Porywający dramat historyczny z intrygą i faszystowskimi rozgrywkami w tle.
Nie sądziłam, że lektura "Hotel Portofino" okaże się takimi literackim przysmakiem. A jednak z zapartym tchem przerzucałam kolejne strony, by jak najszybciej dowiedzieć się co jeszcze wydarzy się w życiu bohaterów.
Autor snuje opowieść, która składa się z wielu barw. Nakłada na siebie motywy, wprowadza na scenę licznych bohaterów i nie traci przy tym rytmu – świadomie buduje gęstą atmosferę, uzależnioną od podejmowanych wyborów. Powieść obyczajowa łączy się z sensacją, dramatem, motywami politycznymi, historycznymi, społecznymi a nawet historią detektywistyczną. Na ponad 380 stronach panuje zatem intensywny ruch przedstawiony w niezwykle plastyczny i wiarygodny sposób, dzięki czemu nie możemy oderwać się od lektury a otaczający nas klimat oraz gęste emocje pięknie dopełniają dzieła. Wszystko wydaje się być w tej książce na swoim miejscu, akcja toczy się odpowiednim rytmem a fabularne twisty pojawiały się w przemyślanych momentach.
Spoiwem łączącym wydarzenia jest tytułowy hotel. Działa zaledwie od kilku tygodni a już cieszy się dużym powodzeniem. Jego lokalizacja na włoskiej riwierze ma w tym nie mały udział. Bella Ainsworth, właścicielka hotelu, robi wszystko, aby jej goście czuli się jak u siebie, jednak z każdym dniem będzie to coraz trudniejsze. Plejada barwnych, charyzmatycznych osobowości okaże się nie do opanowania a sprawę skomplikuje zaginięcie cennego obrazu Rubensa. Wówczas wszyscy zostaną zamknięci w hotelu aż do rozwiązania zagadki.

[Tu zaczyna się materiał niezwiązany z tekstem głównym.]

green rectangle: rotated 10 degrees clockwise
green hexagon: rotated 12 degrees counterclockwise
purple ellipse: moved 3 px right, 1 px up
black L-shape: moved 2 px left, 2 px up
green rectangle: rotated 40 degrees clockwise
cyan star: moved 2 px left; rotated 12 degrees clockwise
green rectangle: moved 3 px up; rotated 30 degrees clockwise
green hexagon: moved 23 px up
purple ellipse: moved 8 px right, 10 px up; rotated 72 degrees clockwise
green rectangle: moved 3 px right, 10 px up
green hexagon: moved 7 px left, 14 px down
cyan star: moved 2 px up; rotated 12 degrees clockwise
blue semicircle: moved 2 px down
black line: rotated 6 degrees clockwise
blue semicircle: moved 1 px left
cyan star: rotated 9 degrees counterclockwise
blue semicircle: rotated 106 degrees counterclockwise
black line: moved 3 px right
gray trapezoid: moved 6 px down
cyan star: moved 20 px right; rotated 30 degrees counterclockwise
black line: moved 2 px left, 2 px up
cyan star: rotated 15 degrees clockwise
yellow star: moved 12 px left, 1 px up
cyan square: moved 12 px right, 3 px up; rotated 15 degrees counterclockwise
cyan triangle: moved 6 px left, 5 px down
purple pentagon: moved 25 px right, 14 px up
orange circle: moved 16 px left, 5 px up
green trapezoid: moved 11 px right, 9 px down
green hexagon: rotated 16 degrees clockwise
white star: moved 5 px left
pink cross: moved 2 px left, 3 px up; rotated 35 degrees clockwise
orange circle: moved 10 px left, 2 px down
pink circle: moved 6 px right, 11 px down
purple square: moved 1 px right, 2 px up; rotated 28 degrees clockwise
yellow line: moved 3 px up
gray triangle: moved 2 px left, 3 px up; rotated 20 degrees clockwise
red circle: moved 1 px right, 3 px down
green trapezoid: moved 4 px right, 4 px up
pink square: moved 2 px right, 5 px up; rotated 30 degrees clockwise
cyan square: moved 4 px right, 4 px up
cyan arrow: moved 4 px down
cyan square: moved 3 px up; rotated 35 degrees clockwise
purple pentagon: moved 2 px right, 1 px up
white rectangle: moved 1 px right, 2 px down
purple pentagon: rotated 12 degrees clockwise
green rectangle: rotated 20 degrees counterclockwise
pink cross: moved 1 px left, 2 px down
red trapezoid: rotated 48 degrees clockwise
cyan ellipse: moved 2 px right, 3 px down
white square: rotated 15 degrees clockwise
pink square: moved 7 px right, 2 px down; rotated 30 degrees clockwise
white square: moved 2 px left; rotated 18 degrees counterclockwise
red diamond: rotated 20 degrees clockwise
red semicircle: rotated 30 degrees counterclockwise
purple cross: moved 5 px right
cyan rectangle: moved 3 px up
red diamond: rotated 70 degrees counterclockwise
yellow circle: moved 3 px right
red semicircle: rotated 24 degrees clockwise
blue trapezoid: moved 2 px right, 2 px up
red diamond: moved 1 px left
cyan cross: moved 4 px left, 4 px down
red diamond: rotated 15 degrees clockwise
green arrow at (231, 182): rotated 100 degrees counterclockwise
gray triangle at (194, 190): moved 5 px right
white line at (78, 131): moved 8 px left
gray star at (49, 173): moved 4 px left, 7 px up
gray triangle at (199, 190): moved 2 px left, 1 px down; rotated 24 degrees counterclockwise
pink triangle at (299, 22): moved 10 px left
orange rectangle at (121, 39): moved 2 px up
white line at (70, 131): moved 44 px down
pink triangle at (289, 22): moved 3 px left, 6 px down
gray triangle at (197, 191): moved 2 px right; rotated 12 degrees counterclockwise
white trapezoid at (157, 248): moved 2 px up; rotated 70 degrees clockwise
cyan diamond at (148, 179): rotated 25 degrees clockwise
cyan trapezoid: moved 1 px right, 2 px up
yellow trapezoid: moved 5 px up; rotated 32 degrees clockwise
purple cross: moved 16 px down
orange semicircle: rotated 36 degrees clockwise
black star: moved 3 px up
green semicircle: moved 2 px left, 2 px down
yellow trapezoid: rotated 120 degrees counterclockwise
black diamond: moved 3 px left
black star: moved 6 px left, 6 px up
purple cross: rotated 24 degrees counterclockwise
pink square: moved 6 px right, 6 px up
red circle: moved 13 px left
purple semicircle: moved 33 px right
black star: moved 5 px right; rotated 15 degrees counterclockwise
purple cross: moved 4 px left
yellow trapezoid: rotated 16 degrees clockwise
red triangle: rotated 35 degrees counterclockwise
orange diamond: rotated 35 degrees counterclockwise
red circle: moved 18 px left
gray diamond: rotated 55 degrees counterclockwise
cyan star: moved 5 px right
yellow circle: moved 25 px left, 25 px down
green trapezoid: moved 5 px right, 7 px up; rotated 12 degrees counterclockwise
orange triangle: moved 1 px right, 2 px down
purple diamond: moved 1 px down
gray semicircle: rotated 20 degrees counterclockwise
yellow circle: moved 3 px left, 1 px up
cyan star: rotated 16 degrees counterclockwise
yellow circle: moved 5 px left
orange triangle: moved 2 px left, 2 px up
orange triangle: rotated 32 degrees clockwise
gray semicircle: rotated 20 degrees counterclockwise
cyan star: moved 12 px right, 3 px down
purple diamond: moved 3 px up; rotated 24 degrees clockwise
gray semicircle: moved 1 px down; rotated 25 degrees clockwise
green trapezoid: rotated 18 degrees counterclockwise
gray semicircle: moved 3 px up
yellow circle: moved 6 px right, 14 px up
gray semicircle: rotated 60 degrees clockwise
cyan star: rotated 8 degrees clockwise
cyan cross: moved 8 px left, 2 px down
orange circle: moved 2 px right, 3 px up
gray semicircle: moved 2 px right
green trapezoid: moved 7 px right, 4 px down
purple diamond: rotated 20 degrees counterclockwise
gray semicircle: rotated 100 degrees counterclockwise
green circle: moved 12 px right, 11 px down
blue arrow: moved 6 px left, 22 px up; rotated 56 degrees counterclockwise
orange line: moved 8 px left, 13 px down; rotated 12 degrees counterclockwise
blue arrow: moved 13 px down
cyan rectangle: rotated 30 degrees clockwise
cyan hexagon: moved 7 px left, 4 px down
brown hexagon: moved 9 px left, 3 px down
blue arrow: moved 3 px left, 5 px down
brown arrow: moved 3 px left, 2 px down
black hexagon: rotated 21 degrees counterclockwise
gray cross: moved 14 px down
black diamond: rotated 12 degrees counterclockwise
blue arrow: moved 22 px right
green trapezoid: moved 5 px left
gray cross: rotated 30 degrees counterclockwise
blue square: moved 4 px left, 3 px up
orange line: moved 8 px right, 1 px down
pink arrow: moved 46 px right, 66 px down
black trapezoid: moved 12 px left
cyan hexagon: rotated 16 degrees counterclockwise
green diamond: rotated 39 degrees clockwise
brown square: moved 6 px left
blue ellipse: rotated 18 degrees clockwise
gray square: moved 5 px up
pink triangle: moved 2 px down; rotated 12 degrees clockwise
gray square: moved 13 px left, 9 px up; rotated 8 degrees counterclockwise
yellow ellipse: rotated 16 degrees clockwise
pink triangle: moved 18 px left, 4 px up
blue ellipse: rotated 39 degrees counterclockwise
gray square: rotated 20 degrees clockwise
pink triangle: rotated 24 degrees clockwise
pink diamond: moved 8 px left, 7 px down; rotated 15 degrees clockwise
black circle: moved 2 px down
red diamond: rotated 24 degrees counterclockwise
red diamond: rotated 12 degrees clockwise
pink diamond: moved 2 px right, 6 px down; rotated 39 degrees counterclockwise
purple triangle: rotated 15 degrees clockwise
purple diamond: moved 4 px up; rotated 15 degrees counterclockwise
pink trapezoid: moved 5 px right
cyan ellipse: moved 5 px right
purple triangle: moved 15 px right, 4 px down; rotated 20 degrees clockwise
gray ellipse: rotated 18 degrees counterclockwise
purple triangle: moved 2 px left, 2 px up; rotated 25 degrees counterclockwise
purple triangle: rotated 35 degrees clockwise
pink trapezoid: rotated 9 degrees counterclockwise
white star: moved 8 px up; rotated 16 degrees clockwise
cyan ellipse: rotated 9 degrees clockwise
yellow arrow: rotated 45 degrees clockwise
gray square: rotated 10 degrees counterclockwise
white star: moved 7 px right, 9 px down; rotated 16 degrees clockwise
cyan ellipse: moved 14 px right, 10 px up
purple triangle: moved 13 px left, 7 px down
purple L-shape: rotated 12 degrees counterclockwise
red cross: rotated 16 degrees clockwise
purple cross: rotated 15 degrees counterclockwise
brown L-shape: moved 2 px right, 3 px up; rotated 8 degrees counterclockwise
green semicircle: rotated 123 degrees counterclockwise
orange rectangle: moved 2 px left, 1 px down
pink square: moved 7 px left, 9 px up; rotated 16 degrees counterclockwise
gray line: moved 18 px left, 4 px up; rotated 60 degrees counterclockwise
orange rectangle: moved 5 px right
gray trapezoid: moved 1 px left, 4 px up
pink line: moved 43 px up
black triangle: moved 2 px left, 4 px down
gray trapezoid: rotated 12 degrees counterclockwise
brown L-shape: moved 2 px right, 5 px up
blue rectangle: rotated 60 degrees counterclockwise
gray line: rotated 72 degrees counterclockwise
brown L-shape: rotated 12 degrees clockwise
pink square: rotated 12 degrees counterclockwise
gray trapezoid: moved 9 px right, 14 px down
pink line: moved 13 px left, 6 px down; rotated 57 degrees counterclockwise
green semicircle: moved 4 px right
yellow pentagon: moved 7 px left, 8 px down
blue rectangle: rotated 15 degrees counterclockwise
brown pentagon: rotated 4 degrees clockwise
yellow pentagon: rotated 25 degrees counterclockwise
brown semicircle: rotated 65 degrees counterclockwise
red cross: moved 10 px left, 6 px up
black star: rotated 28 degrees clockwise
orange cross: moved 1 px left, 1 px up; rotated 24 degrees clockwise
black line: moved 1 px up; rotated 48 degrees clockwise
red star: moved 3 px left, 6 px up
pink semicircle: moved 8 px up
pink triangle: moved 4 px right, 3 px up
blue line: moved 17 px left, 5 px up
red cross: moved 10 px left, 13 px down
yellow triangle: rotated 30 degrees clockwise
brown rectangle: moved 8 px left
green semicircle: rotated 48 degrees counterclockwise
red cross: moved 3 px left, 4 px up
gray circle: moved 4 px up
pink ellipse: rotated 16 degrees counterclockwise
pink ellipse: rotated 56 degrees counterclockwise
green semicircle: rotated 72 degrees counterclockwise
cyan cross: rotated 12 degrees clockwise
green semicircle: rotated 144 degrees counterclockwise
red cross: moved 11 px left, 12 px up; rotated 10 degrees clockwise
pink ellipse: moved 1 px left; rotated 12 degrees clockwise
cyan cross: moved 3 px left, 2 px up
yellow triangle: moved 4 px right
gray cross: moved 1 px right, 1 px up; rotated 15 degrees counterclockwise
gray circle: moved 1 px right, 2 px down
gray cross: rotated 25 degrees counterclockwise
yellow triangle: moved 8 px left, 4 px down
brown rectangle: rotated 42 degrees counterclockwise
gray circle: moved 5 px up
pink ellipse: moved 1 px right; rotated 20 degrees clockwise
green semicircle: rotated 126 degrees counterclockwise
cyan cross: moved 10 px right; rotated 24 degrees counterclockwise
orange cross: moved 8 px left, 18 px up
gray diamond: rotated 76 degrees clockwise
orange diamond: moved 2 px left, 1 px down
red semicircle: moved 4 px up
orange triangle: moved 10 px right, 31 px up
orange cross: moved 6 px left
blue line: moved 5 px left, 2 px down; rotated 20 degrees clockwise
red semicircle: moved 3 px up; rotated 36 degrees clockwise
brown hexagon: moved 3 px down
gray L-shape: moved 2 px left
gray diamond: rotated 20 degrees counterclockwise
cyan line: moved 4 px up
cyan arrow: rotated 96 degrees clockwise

Fabuła przypomina powieści pisane przez Agatę Christie, czyli wszyscy są podejrzani, każdy ma coś do powiedzenia a wraz z rozwojem wydarzeń bohaterowie ujawniają swoje prawdziwe charaktery oraz intencje. Jest tego mnóstwo, autor zatroszczył się o pokaźne grono hotelowych gości, abyśmy mogli przyglądać się im z bliska, rozkładać ich osobowości na czynniki pierwsze a także doszukiwać się pomiędzy nimi powiązań niewidocznych na pierwszy rzut oka. Czytać będziemy o dawnych, niekoniecznie w pełni zapomnianych uczuciach, traumie związanej z I Wojną Światową, politycznych, nieczystych zagrywkach czy faszystowskich wyzwaniach budzących moralne wątpliwości. Autor zaprasza nas do interakcji z fabułą, skłania do analizy zachowań a także podjętych wartości, pozwala zaangażować się w śledztwo a także - po prostu – zaprzyjaźnić się z wybranymi bohaterami i śledzić ich życiowe zawirowania. J.P. O'Connell rewelacyjnie poradził sobie z potencjałem fabuły, połączył w spójną całość ciekawe wydarzenia, historyczne aspekty a także ponadczasowe wartości, dzięki czemu jego książka okazała się dojrzała i pomysłowa. Pisana jest założenia dla dojrzałego, świadomego odbiorcy, więcej nie zapomnijcie czytać także między wierszami.
"Hotel Portofino" to lektura pełna intryg i pułapek dla wyobraźni. Pięknie prezentująca prozę życia, odnosząca się do znanych nam problemów a jednocześnie wplatająca w to coś więcej, aby podgrzewać atmosferę i zagęszczać akcję. Autor wykazał się sporym literackim talentem zamykają w spójną całość ogrom motywów, niczego przy tym nie pomijając, uciekając od przegadanych scen czy łącząc historię z fabularną opowieścią. Lektura przypadnie zatem do gustu czytelnikom nastawionym na różne literackie gatunki, bowiem każdy znajdzie w niej coś dla siebie.